The Central Bureau of Investigation arrested Sunil Nellathu Ramakrishnan, alleging that he helped organize the trafficking of Indian nationals into scam compounds in Myanmar where victims were forced to run romance, digital-arrest and cryptocurrency investment frauds. The case points to a cross-border network that linked fake overseas job offers to coercive cybercrime operations.
According to statements cited by national media, the CBI made the arrest after surveillance and the seizure of digital evidence from Ramakrishnan’s residence in Mumbai. Investigators said intelligence from escapees repatriated from Thailand in March and November 2025 helped reconstruct the recruitment trail into Myanmar’s Myawaddy region, including the site known as KK Park.
CBI Arrests Kingpin of Transnational Cyber Slavery Network pic.twitter.com/15Yc1YLO4D
— Central Bureau of Investigation (India) (@CBIHeadquarters) March 26, 2026
A recruitment chain tied to cyber-slavery compounds
The CBI described Ramakrishnan, also known as Krish, as a central figure in the network, alleging that he supplied Indian job-seekers who were ultimately diverted into the compounds.
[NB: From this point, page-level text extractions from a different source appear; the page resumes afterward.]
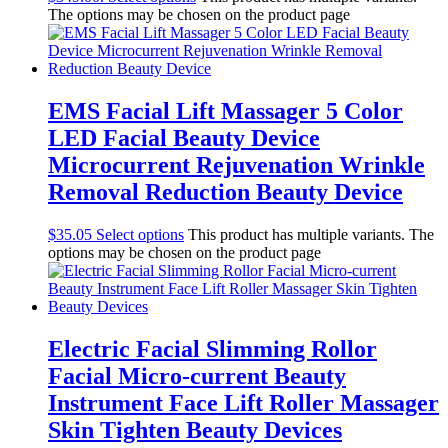
The options may be chosen on the product page
EMS Facial Lift Massager 5 Color
LED Facial Beauty Device
Microcurrent Rejuvenation Wrinkle
Removal Reduction Beauty Device
$
35.05
Select options
This product has multiple variants. The
options may be chosen on the product page
Electric Facial Slimming Rollor
Facial Micro-current Beauty
Instrument Face Lift Roller Massager
Skin Tighten Beauty Devices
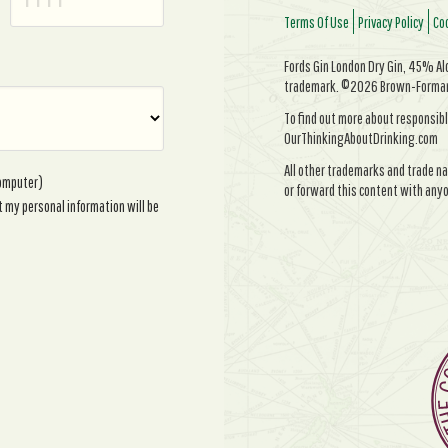
Terms Of Use
Privacy Policy
Coo
Fords Gin London Dry Gin, 45% Alc/
trademark. ©2026 Brown-Forman. 
To find out more about responsibl
OurThinkingAboutDrinking.com
All other trademarks and trade na
computer)
or forward this content with anyo
t my personal information will be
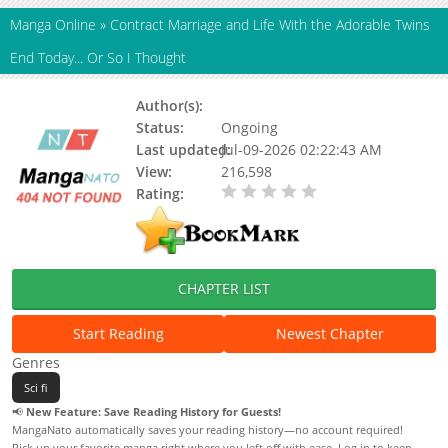
Manga Online
»
Contract Marriage and Life With the Adorable Twins
End Today... Or So I Thought
Author(s):
SAKAMAKI Aya
Status:
Ongoing
Last updated:
Jul-09-2026 02:22:43 AM
View:
216,598
Rating:
0.00 / 5 - 0 votes
CHAPTER LIST
Start Reading
Newest Chapter
Genres
Sci fi
📢
New Feature: Save Reading History for Guests!
MangaNato automatically saves your reading history—no account required!
Pick up your favorite manga right where you left off with ease. Log in to keep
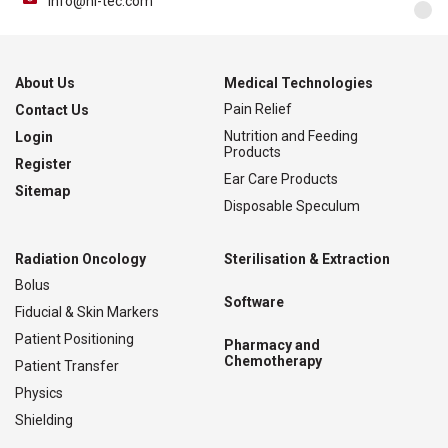
info@nl-tec.com
About Us
Medical Technologies
Pain Relief
Contact Us
Nutrition and Feeding
Login
Products
Register
Ear Care Products
Sitemap
Disposable Speculum
Radiation Oncology
Sterilisation & Extraction
Bolus
Software
Fiducial & Skin Markers
Patient Positioning
Pharmacy and
Chemotherapy
Patient Transfer
Physics
Shielding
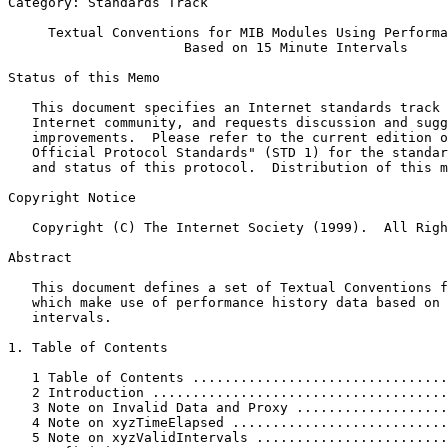
Category: Standards Track                              
     Textual Conventions for MIB Modules Using Performa
                      Based on 15 Minute Intervals

Status of this Memo
   This document specifies an Internet standards track 
   Internet community, and requests discussion and sugg
   improvements.  Please refer to the current edition o
   Official Protocol Standards" (STD 1) for the standar
   and status of this protocol.  Distribution of this m
Copyright Notice
   Copyright (C) The Internet Society (1999).  All Righ
Abstract
   This document defines a set of Textual Conventions f
   which make use of performance history data based on 
   intervals.

1. Table of Contents

   1 Table of Contents ................................
   2 Introduction .....................................
   3 Note on Invalid Data and Proxy ...................
   4 Note on xyzTimeElapsed ...........................
   5 Note on xyzValidIntervals ........................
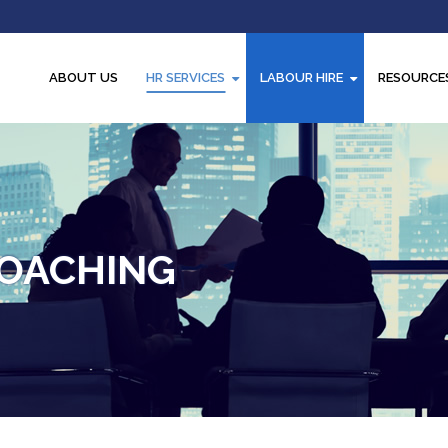
ABOUT US
HR SERVICES
LABOUR HIRE
RESOURCE
OACHING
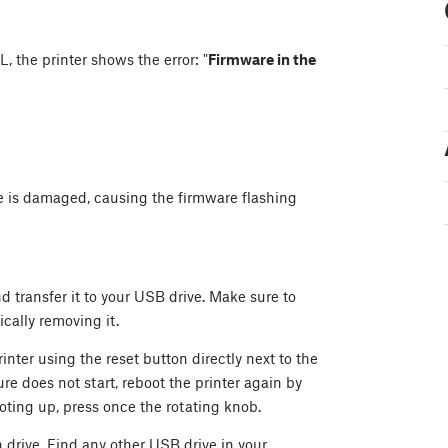
, the printer shows the error: "
Firmware in the
ve is damaged, causing the firmware flashing
d transfer it to your USB drive. Make sure to
cally removing it.
inter using the reset button directly next to the
re does not start, reboot the printer again by
oting up, press once the rotating knob.
h drive. Find any other USB drive in your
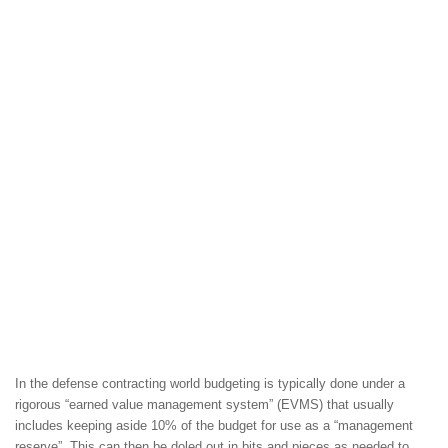
In the defense contracting world budgeting is typically done under a
rigorous “earned value management system” (EVMS) that usually
includes keeping aside 10% of the budget for use as a “management
reserve”. This can then be doled out in bits and pieces as needed to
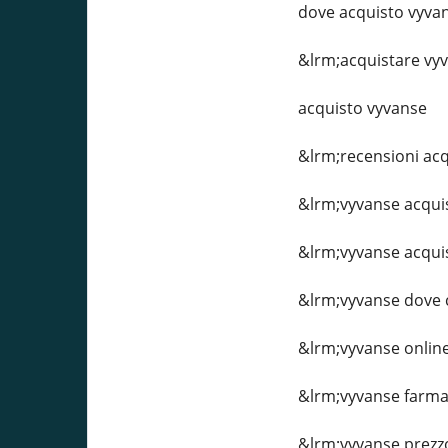
dove acquisto vyva
&lrm;acquistare vy
acquisto vyvanse
&lrm;recensioni acq
&lrm;vyvanse acqui
&lrm;vyvanse acqui
&lrm;vyvanse dove
&lrm;vyvanse onlin
&lrm;vyvanse farma
&lrm;vyvanse prezz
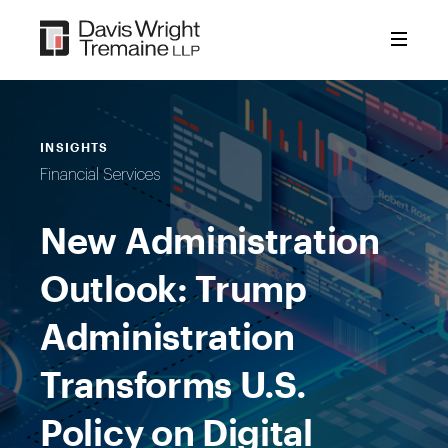
Skip
to
content
INSIGHTS
Financial Services
New Administration
Outlook: Trump
Administration
Transforms U.S.
Policy on Digital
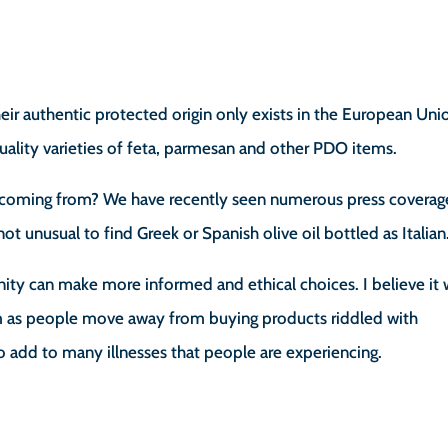
eir authentic protected origin only exists in the European Uni
uality varieties of feta, parmesan and other PDO items.
is coming from? We have recently seen numerous press coverag
 not unusual to find Greek or Spanish olive oil bottled as Italian
ity can make more informed and ethical choices. I believe it w
tem as people move away from buying products riddled with
o add to many illnesses that people are experiencing.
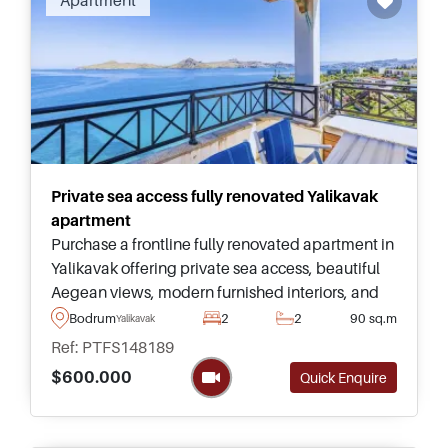
Apartment
for property overseas, wish to buy a holiday
home in the sun, a place to retire or purely real
estate investment in an upwardly mobile
country, then no search is complete without
having a good look at Turkish real estate for
sale.
Private sea access fully renovated Yalikavak
apartment
Purchase a frontline fully renovated apartment in
Yalikavak offering private sea access, beautiful
Aegean views, modern furnished interiors, and
one of Bodrum's most prestigious waterfront
Bodrum
2
2
90 sq.m
Yalikavak
lifestyles.
Ref: PTFS148189
$600.000
Quick Enquire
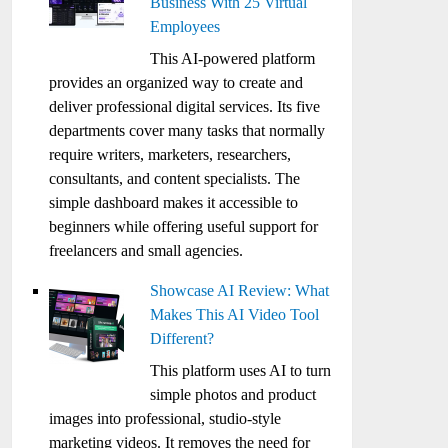
Business With 25 Virtual
Employees
This AI-powered platform
provides an organized way to create and
deliver professional digital services. Its five
departments cover many tasks that normally
require writers, marketers, researchers,
consultants, and content specialists. The
simple dashboard makes it accessible to
beginners while offering useful support for
freelancers and small agencies.
Showcase AI Review: What
Makes This AI Video Tool
Different?
This platform uses AI to turn
simple photos and product
images into professional, studio-style
marketing videos. It removes the need for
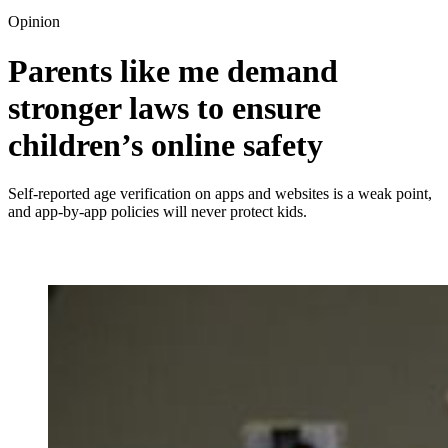
Opinion
Parents like me demand
stronger laws to ensure
children’s online safety
Self-reported age verification on apps and websites is a weak point,
and app-by-app policies will never protect kids.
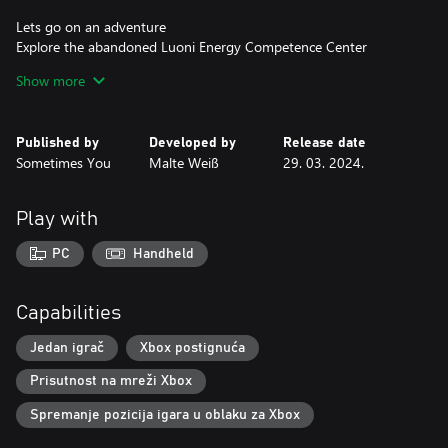
Lets go on an adventure
Explore the abandoned Luoni Energy Competence Center
through environmental story telling between each of the puzzles
Show more
and uncover the history of Luoni Energy and their motivations.
Accessibility
Published by
Developed by
Release date
In addition to different color palettes for visual impairments and
Sometimes You
Malte Weiß
29. 03. 2024.
closed captions that describe audio, there is also a hint system
that gives clues to the current puzzle or can solve it completely.
Play with
PC
Handheld
Capabilities
Jedan igrač
Xbox postignuća
Prisutnost na mreži Xbox
Spremanje pozicija igara u oblaku za Xbox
Authorities say the operation depended on recruiters who presented fraudulent overseas employment opportunities before moving victims into criminal facilities.
Two other names already tied to the case deepen that picture. Soyal Akhtar, who was arrested after repatriation around November 12, 2025, was accused of facilitating trafficking from Rajasthan and Gujarat, while Mohit Giri, arrested at the same time, was described as another agent involved in moving victims into Myanmar. The arrests suggest investigators are tracing a structured pipeline rather than an isolated trafficking incident.
Reporting that cited CBI findings said victims were initially routed from Delhi to Bangkok before being secretly redirected into Myanmar. Once inside the compounds, they were allegedly subjected to confinement, intimidation and coercion, then forced to participate in multiple forms of fraud aimed at targets far beyond the region.
Digital evidence is now central to the investigation
The CBI has said that seized devices and digital records are at the heart of the case, providing links between recruiters in India and operators in Myanmar. That digital trail is expected to become increasingly important as investigators try to connect off-chain recruitment activity with the crypto-related scams victims were forced to conduct.
The broader implications extend beyond this single arrest. Interpol has previously identified similar scam centres as a transnational threat affecting victims in more than 60 countries, and this case reinforces how those operations combine conventional trafficking methods with modern fraud tactics. For exchanges and compliance teams, the investigation is likely to increase scrutiny around wallet provenance, transaction patterns and requests for cooperation from law enforcement.
The CBI has said it will continue identifying additional suspects, including foreign nationals, as it works to map the full scope of the network. That means the case is unlikely to end with one arrest and may generate further pressure on cross-border investigative channels, digital-evidence preservation and compliance operations tied to illicit crypto flows.